Viele Städte sind von Wasserstraßen durchzogen – in der Vergangenheit war es etwas ganz Normales, Lagerhäuser und Betriebe von Flüssen und Kanälen aus zu beliefern. Dann kam der Lkw und verdrängte das Binnenschiff, weil er flexibler, schneller und günstiger ist.
Jetzt entdecken die Logistiker das Boot für die Metropolen neu, weil es dank Elektroantrieb leise und emissionsfrei ist und autonom gesteuert kostengünstig und flexibel wird. Pilotversuche und Konzepte gibt es dazu in den Niederlanden und Norwegen – und jetzt auch in Berlin.
In der Hauptstadt hat die Berliner Hafen- und Lagerhausgesellschaft (Behala) jetzt gemeinsam mit Partnern wie der Technischen Universität Berlin, dem IT-Konzern Infineon und der Schiffbau-Versuchsanstalt Potsdam das Projekt „A – Swarm“ (Autonome elektrische Schifffahrt auf Wasserstraßen in Metropolenregionen) gestartet. Die Idee: Kleine autonome Boote sollen den Gütertransport übernehmen. Sie können sich aneinanderkoppeln, suchen selbstständig ihren Weg zu Güter-Hubs, die über die Stadt verteilt sind, und entladen sich sogar eigenständig. Von dort werden dann die Empfänger über die Straße beliefert, aber eben nur noch über kurze Distanzen.
Dank Elektroantrieb sind die Boote nicht nur leise und stoßen auch keine Treibhausgase aus, sie pusten zudem auch keine Stickoxide, Schwefeloxide und Partikel in die Luft wie mit Diesel oder gar Schweröl betriebene Frachter. A-Swarm läuft bis Mitte 2022, in diesem Zeitraum wollen die Partner die Boote durch einen Demonstratorbetrieb im Bereich des Berliner Westhafens testen.

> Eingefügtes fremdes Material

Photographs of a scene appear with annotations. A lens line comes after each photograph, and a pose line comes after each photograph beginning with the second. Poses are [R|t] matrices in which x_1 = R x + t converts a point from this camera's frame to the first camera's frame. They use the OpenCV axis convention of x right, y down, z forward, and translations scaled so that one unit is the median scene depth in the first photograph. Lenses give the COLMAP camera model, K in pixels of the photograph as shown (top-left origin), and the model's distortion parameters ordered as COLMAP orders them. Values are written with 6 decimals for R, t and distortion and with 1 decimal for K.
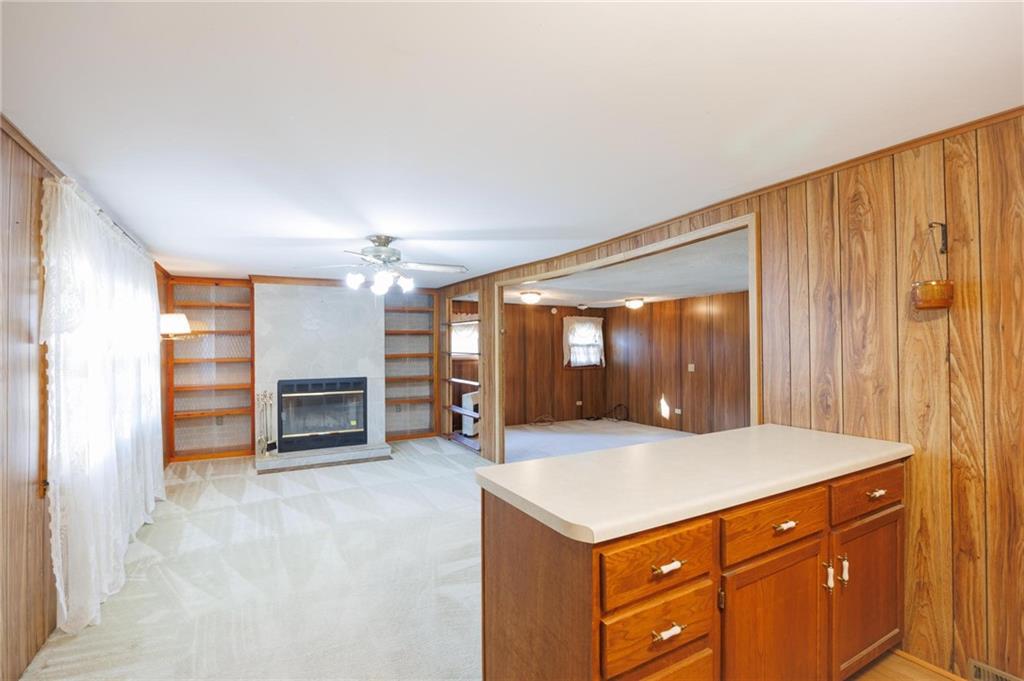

Niederlande sind schon weiter
Was Berlin gerade testet, ist der niederländischen Großstadt Utrecht bereits Realität, dort versorgen Elektroboote Kneipen und Geschäfte in der historischen Altstadt. Allerdings fahren diese Boote nicht autonom.

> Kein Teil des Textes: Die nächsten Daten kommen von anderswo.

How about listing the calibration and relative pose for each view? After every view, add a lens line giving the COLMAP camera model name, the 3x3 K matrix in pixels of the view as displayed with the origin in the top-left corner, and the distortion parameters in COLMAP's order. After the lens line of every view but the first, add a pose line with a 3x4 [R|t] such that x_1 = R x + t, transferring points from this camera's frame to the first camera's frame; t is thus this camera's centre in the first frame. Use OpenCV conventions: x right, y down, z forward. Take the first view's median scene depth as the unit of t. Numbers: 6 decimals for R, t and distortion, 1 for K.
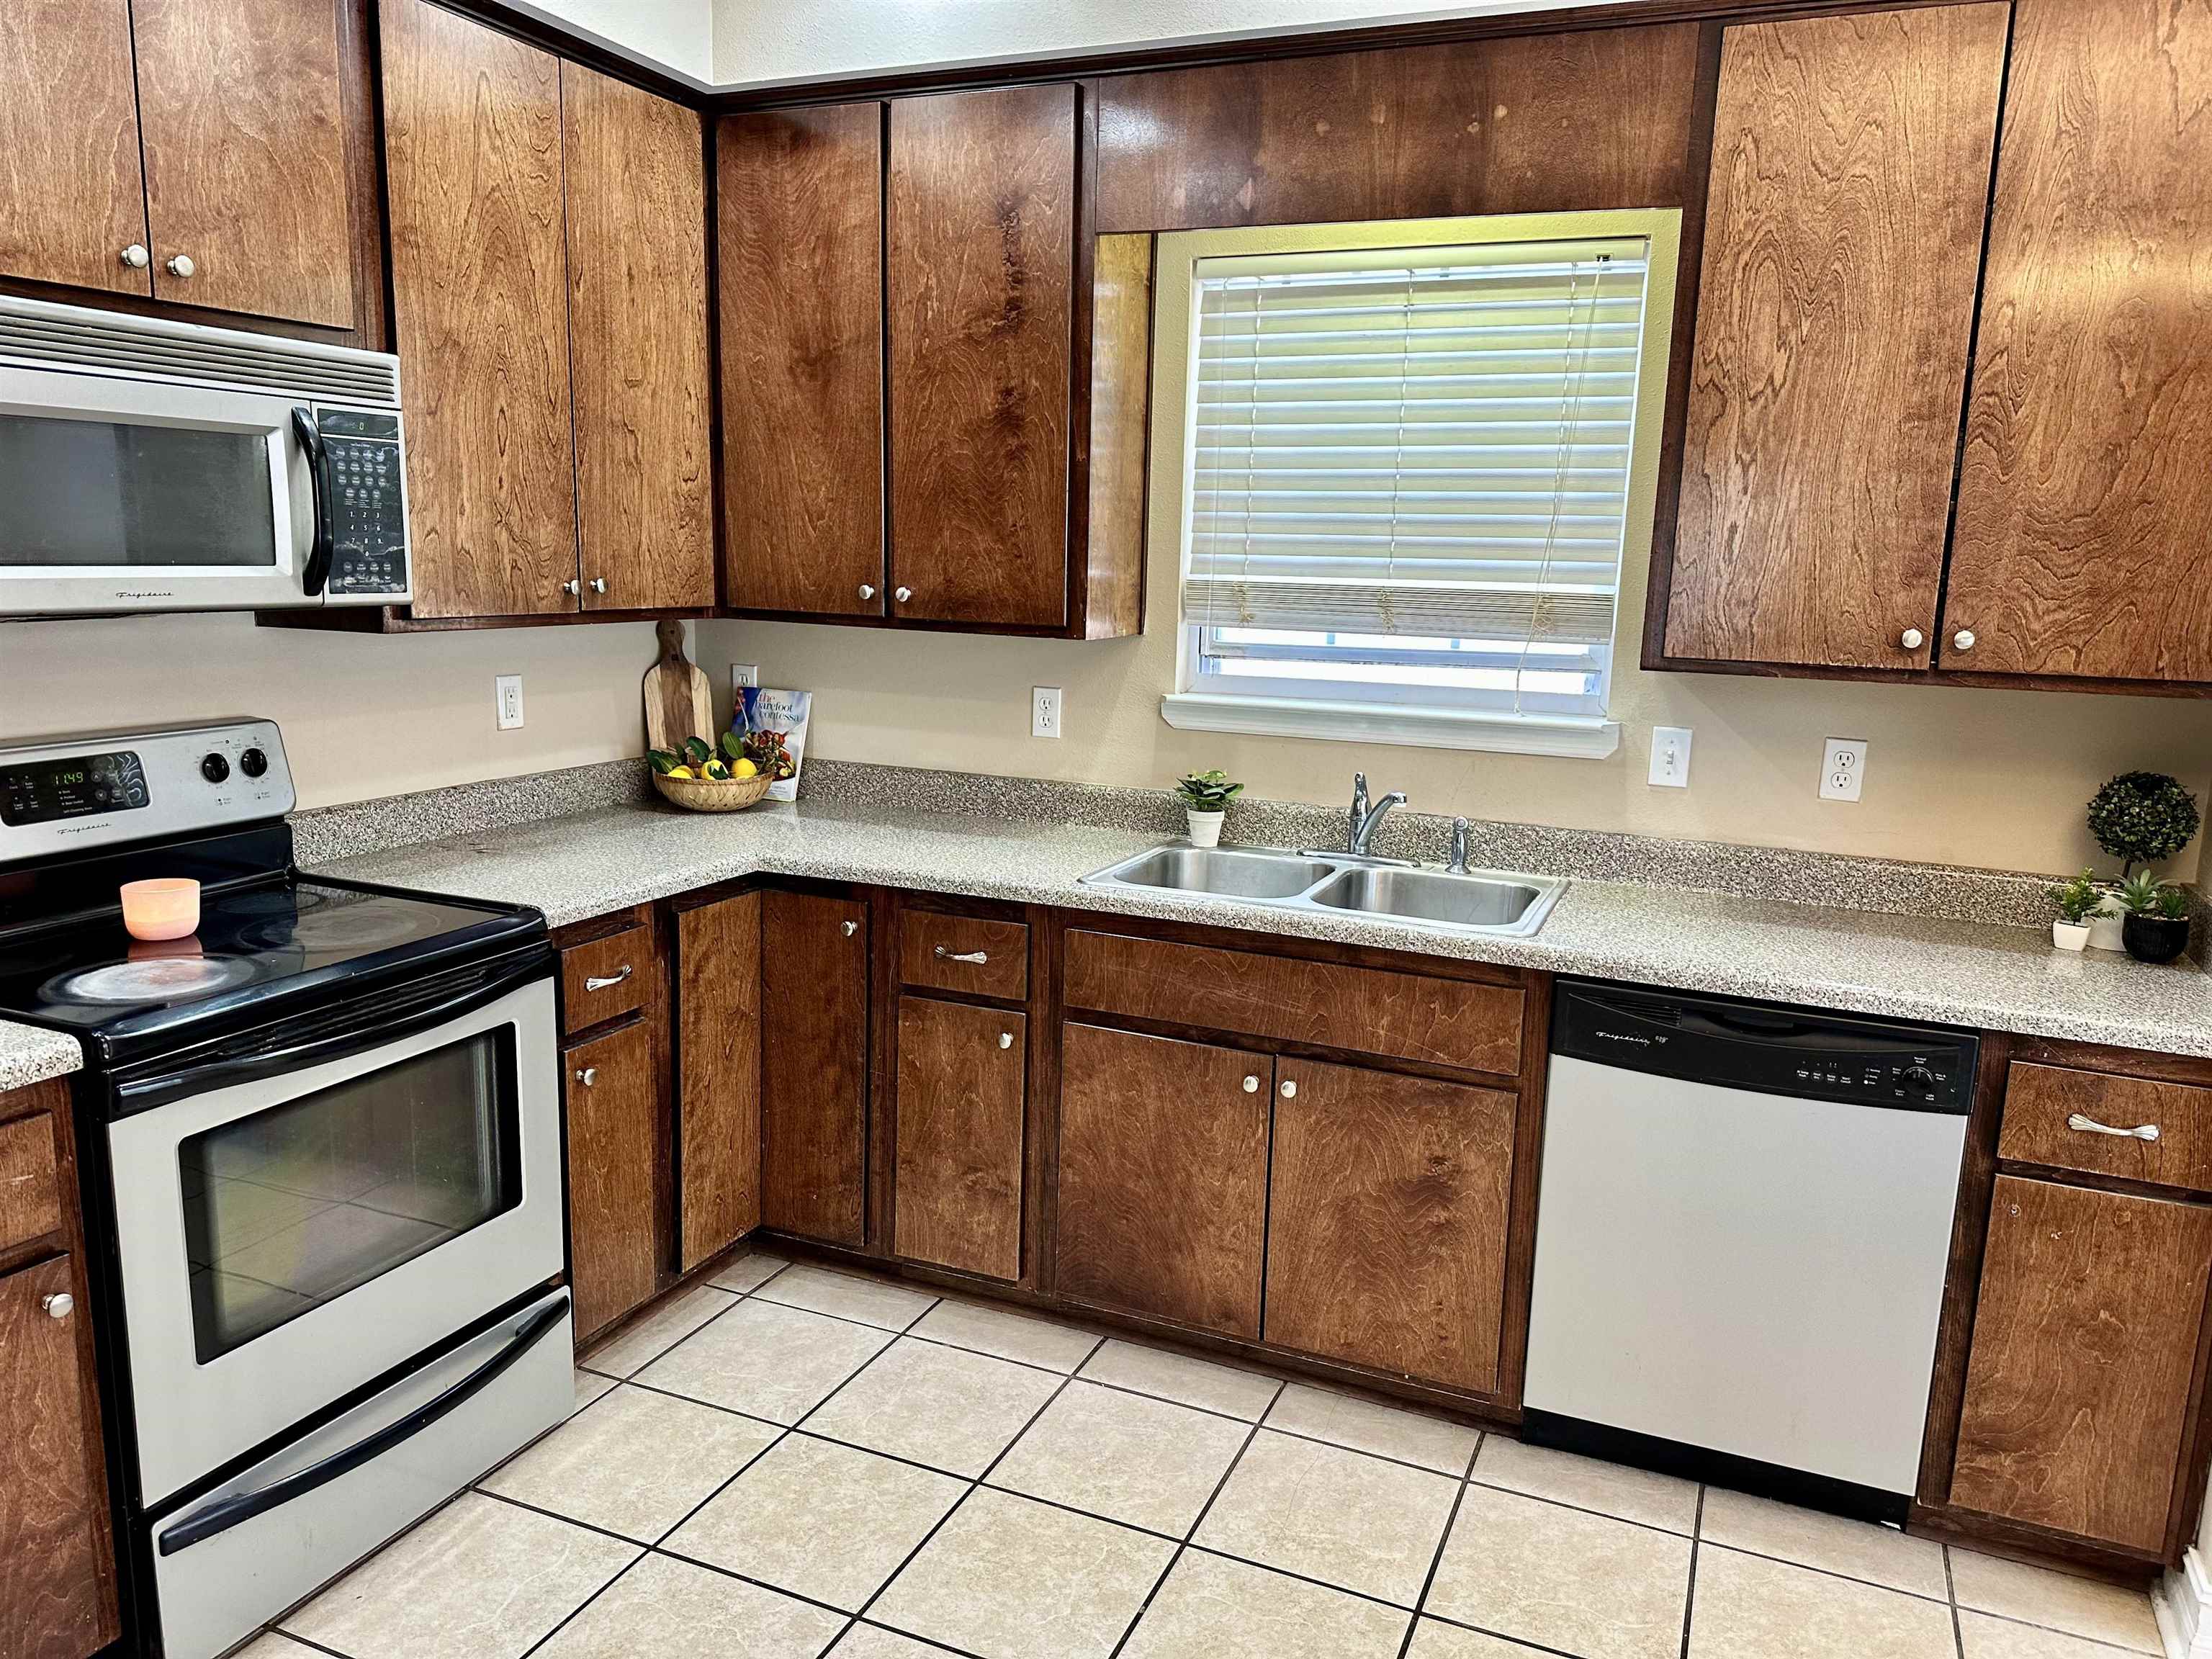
lens RADIAL K [[1555.5, 0, 1113.8], [0, 1555.5, 838.0], [0, 0, 1]] dist [0.147143, -0.247793]
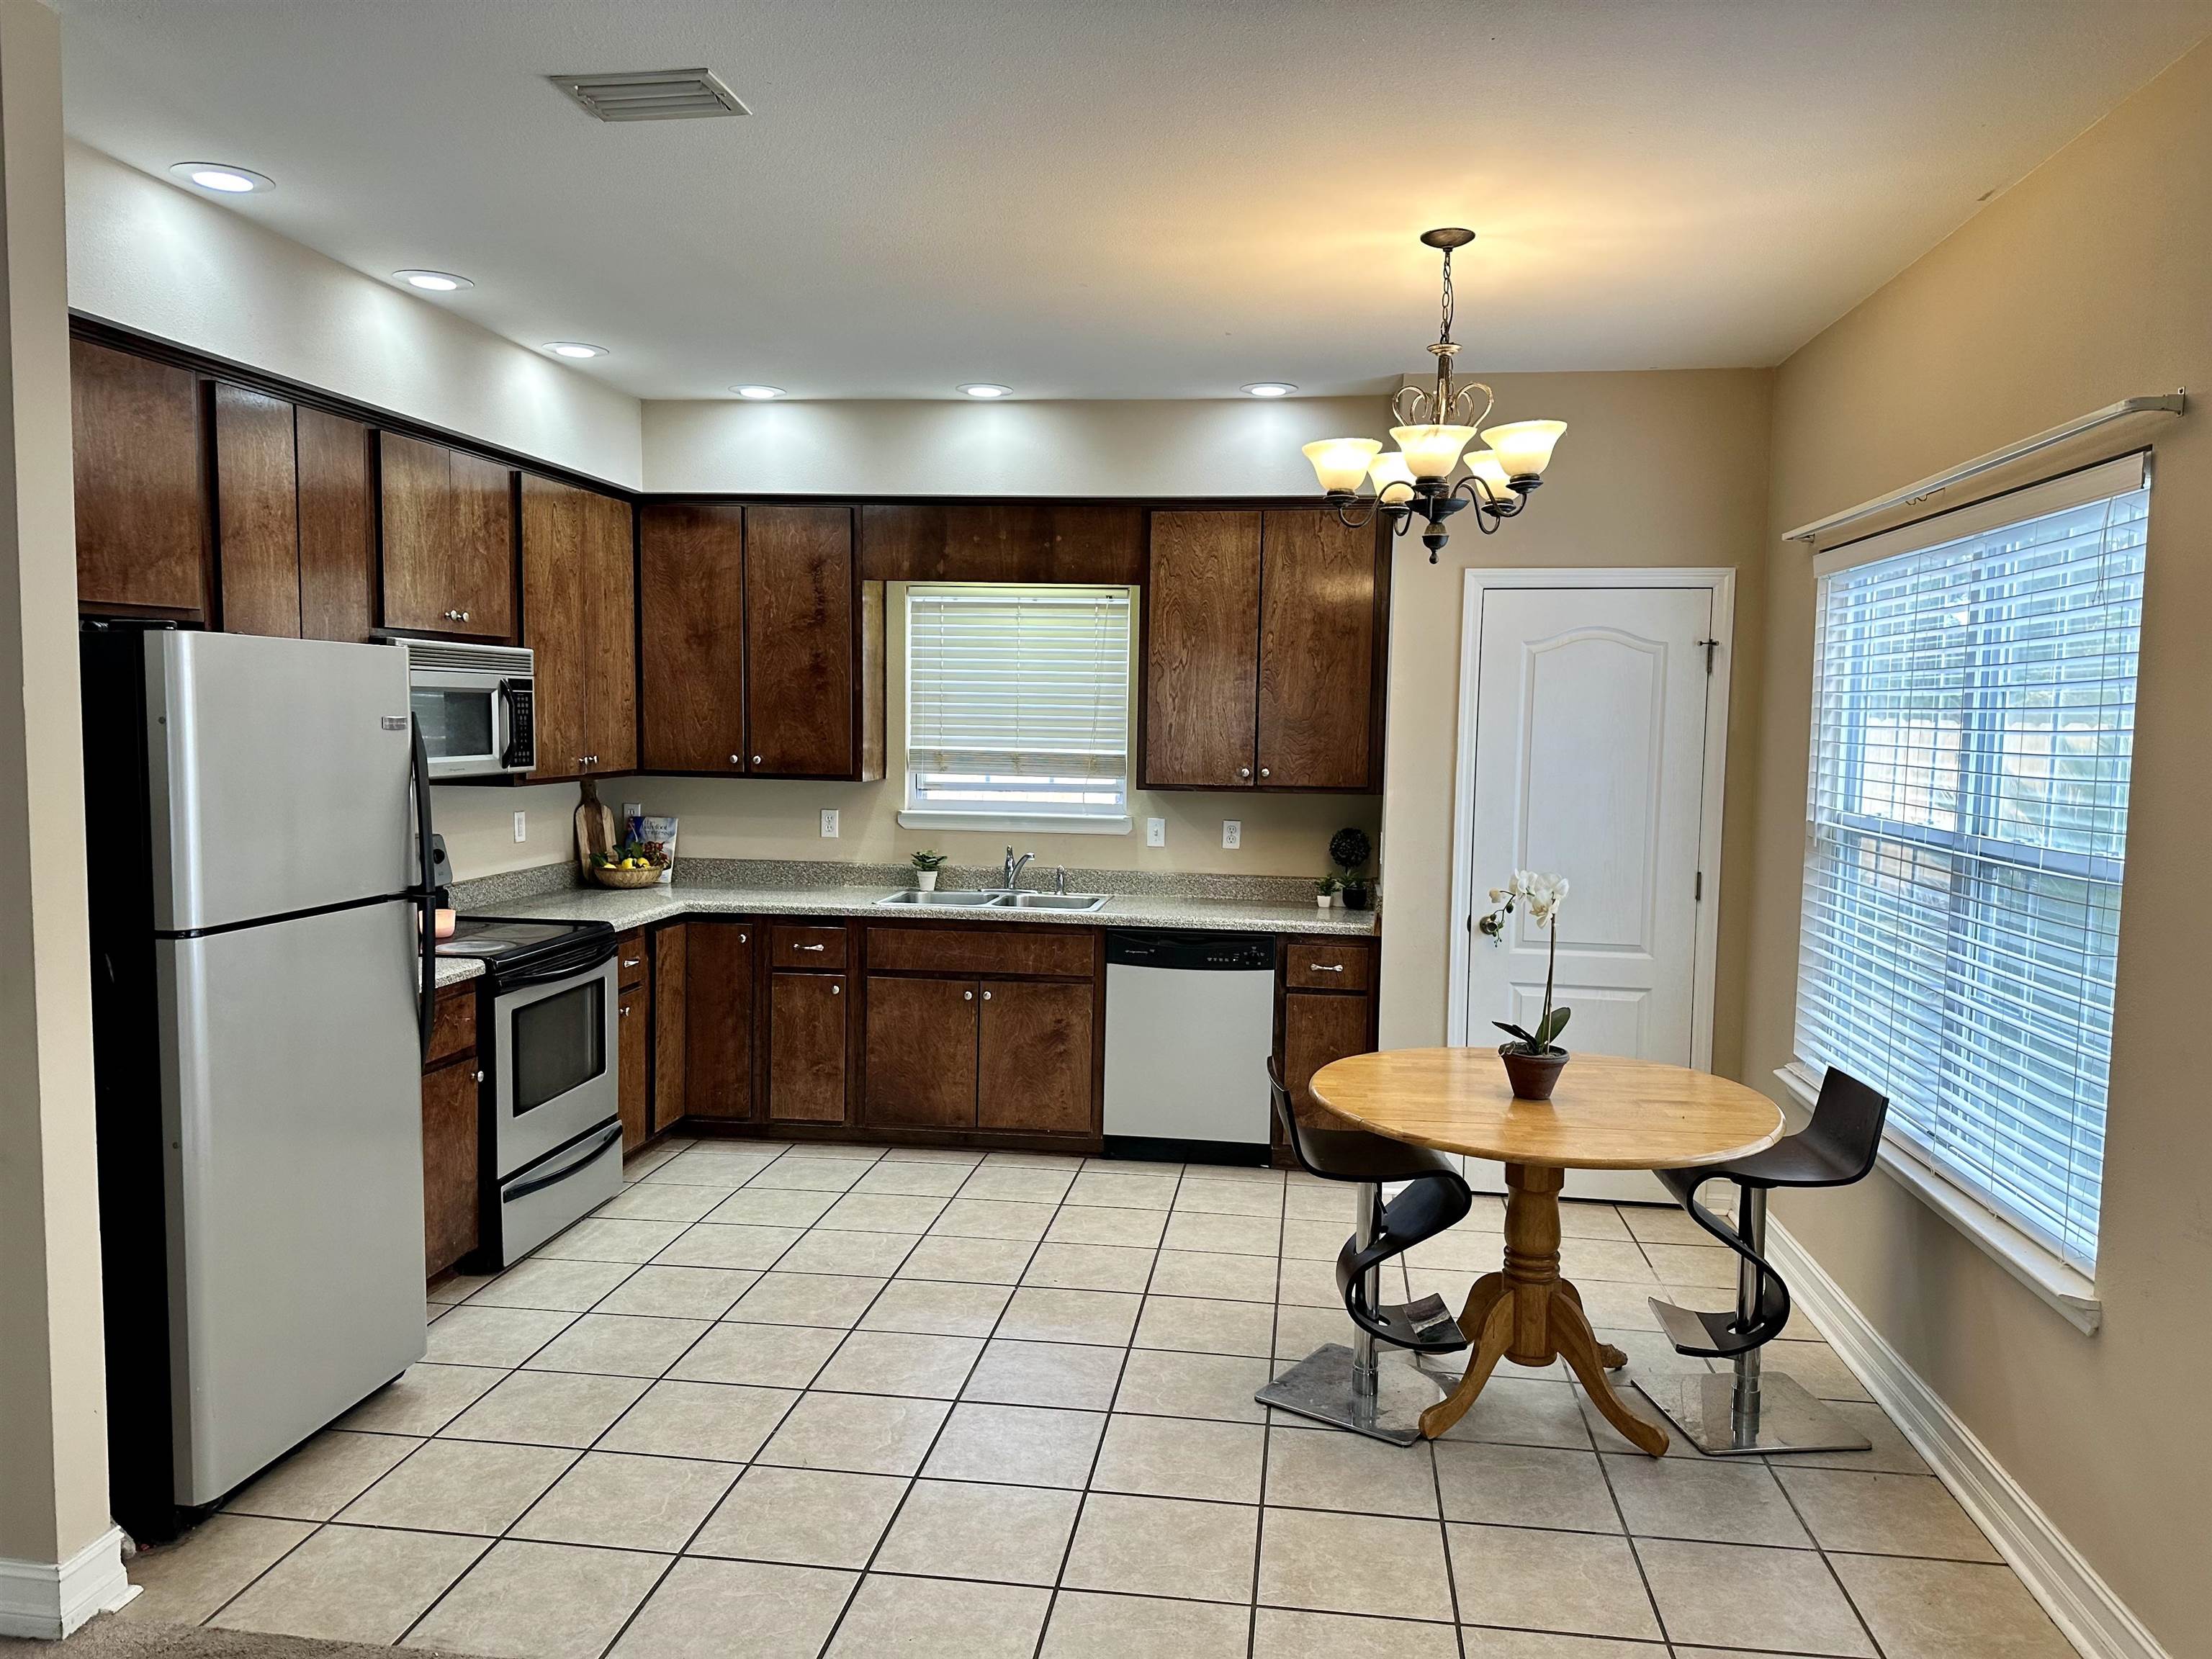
lens RADIAL K [[1555.5, 0, 1113.8], [0, 1555.5, 838.0], [0, 0, 1]] dist [0.147143, -0.247793]
pose [[0.963914, -0.033492, 0.264099, -0.238390], [0.058614, 0.994410, -0.087824, 0.131705], [-0.259682, 0.100135, 0.960489, -0.939423]]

In Rotterdam wiederum sollen elektrisch angetriebene Container-Schiffe den Überseehafen mit dem Hinterland verbinden. Entwickelt hat das Konzept namens Portliner der Unternehmer und Werft-Besitzer Ton van Meegen. Das von ihm entworfene Binnenschiff kann bei einer Länge von 110 Metern bis zu 280 20-Fuß-Container transportieren. Das sind laut Firmenangaben acht Prozent mehr als bei vergleichbaren konventionellen Schiffen, weil der Maschinenraum wegfällt.

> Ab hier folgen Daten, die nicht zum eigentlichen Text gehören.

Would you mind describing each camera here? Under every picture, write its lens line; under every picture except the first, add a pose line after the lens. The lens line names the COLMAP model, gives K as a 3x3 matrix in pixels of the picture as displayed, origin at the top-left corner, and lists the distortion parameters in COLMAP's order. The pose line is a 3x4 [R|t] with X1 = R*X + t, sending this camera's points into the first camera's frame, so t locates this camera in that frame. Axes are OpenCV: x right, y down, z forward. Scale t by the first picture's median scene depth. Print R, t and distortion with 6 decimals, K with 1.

Unter dem absenkbaren Ruderhaus befinden sich vier E-Powerboxen, die von der deutschen Firma Tesvolt aus Wittenberg stammen. Mit diesen Akkus soll das EC110 genannte Schiff 14 Stunden fahren können, was für die Strecke Rotterdam Duisburg reichen soll. Sind die Energiespeicher leer, kann der Kapitän sie im Hafen innerhalb von vier Stunden laden oder die Stromspeicher gegen volle tauschen.
Auch diese Schiffe sollen künftig autonom fahren können. Wann die ersten vom Stapel laufen, macht Portliner-CEO Van Meegen vom Ausbau der Ladeinfrastruktur in den Häfen abhängig.
In Norwegen ist kommendes Jahr Stapellauf
Deutlich kleiner, aber dafür schon weiter fortgeschritten ist die Yara Birkeland. Die norwegische Spezial-Werft Vard baut sie derzeit für den ebenfalls norwegischen Düngemittelhersteller Yara. Die Übergabe soll im ersten Quartal 2020 erfolgen. Das vollelektrische Schiff kann bis zu 120 Standard-Container aufnehmen und soll dann Dünger von Yaras Fabrik in Porsgrunn im Süden des Landes zu den Tiefseehäfen in Larvik und Brevik bringen – eine Strecke von knapp 60 Kilometern.
Anfangs soll die 25 Millionen Euro teure Yara Birkeland bemannt sein, ab 2022 soll sie dann vollautonom unterwegs sein. Sie ersetzt dann bis zu 40.000 Lkw-Fahrten pro Jahr, mit denen bisher der Dünger transportiert wurde. Die Akkus des Schiffes speichern übrigens sieben Megawattstunden Strom – so viel wie 75 Taycans von Porsche.